A Catania, un cilindretto di carta con una croce è stato trovato nella buca delle lettere di Maria Grazia Santapaola, madre di Aldo Ercolano e sorella del defunto boss Benedetto “Nitto” Santapaola. L’autore del gesto sembra conoscere bene l’indirizzo della destinataria. La Squadra Mobile sta indagando sull’accaduto, non escludendo la possibilità che si tratti di un avvertimento.

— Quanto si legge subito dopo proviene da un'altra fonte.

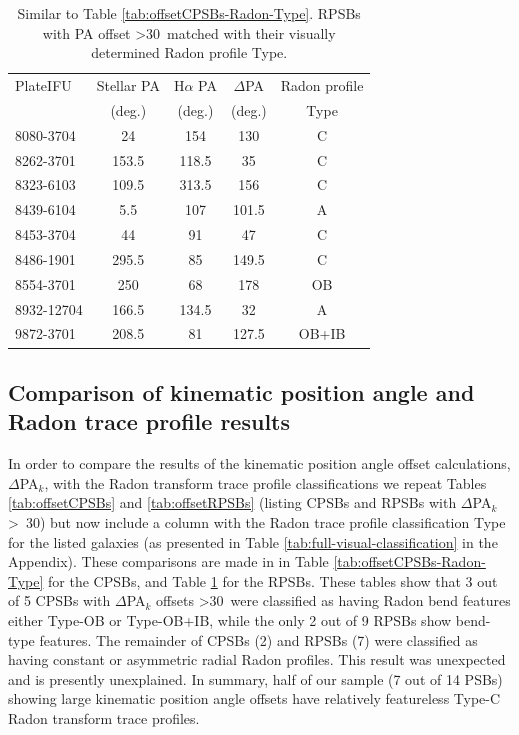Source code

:\begin{table}
\centering
\caption[RPSBs with PA offset \textgreater 30\textdegree\ matched with their visually determined Radon profile Type]{Similar to Table \ref{tab:offsetCPSBs-Radon-Type}. RPSBs with PA offset \textgreater 30\textdegree\ matched with their visually determined Radon profile Type.}
\label{tab:offsetRPSBs-Radon-Type}
\begin{tabular}{lcccc}
\hline
PlateIFU   & Stellar PA & H$\alpha$ PA & $\Delta$PA & Radon profile \\
  & (deg.) & (deg.) & (deg.) & Type\\
\hline
8080-3704 & 24 & 154 & 130 & C \\
8262-3701 & 153.5 & 118.5 & 35 & C \\
8323-6103 & 109.5 & 313.5 & 156 & C \\
8439-6104 & 5.5 & 107 & 101.5 & A \\
8453-3704 & 44 & 91 & 47 & C \\
8486-1901 & 295.5 & 85 & 149.5 & C \\
8554-3701 & 250 & 68 & 178 & OB \\
8932-12704 & 166.5 & 134.5 & 32 & A \\
9872-3701 & 208.5 & 81 & 127.5 & OB+IB \\
\hline
\end{tabular}
\end{table}

\subsection[Comparison of kinematic position angle and Radon trace profile results]{Comparison of kinematic position angle and Radon trace profile results}
\label{sec:comparison-of-results}
In order to compare the results of the kinematic position angle offset calculations, $\Delta$PA$_{k}$, with the Radon transform trace profile classifications we repeat Tables \ref{tab:offsetCPSBs} and \ref{tab:offsetRPSBs} (listing CPSBs and RPSBs with $\Delta$PA$_{k}$ \textgreater\ 30\textdegree) but now include a column with the Radon trace profile classification Type for the listed galaxies (as presented in  Table \ref{tab:full-visual-classification} in the Appendix). These comparisons are made in in Table \ref{tab:offsetCPSBs-Radon-Type} for the CPSBs, and Table  \ref{tab:offsetRPSBs-Radon-Type} for the RPSBs. 
These tables show that 3 out of 5 CPSBs with $\Delta$PA$_{k}$ offsets \textgreater 30\textdegree\ were classified as having Radon bend features either Type-OB or Type-OB+IB, while the only 2 out of 9 RPSBs show bend-type features. The remainder of CPSBs (2) and RPSBs (7) were classified as having constant or asymmetric radial Radon profiles. This result was unexpected and is presently unexplained. In summary, half of our sample (7 out of 14 PSBs) showing large kinematic position angle offsets have relatively featureless Type-C Radon transform trace profiles.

Aldo Ercolano, 65 anni, attualmente in carcere con ergastolo, è considerato il braccio destro di Nitto Santapaola ed è stato coinvolto nell’omicidio del giornalista Pippo Fava. Il suo nome è tornato alla ribalta poiché oggi inizia a Catania il processo per il duplice omicidio degli imprenditori Alessandro Rovetta e Francesco Vecchio, assassinati nel 1990 per aver rifiutato di pagare il pizzo. La Procura accusa Ercolano di essere l’ideatore dell’agguato.

Attualmente non ci sono prove concrete che colleghino il gesto intimidatorio al processo in corso o agli equilibri interni al clan.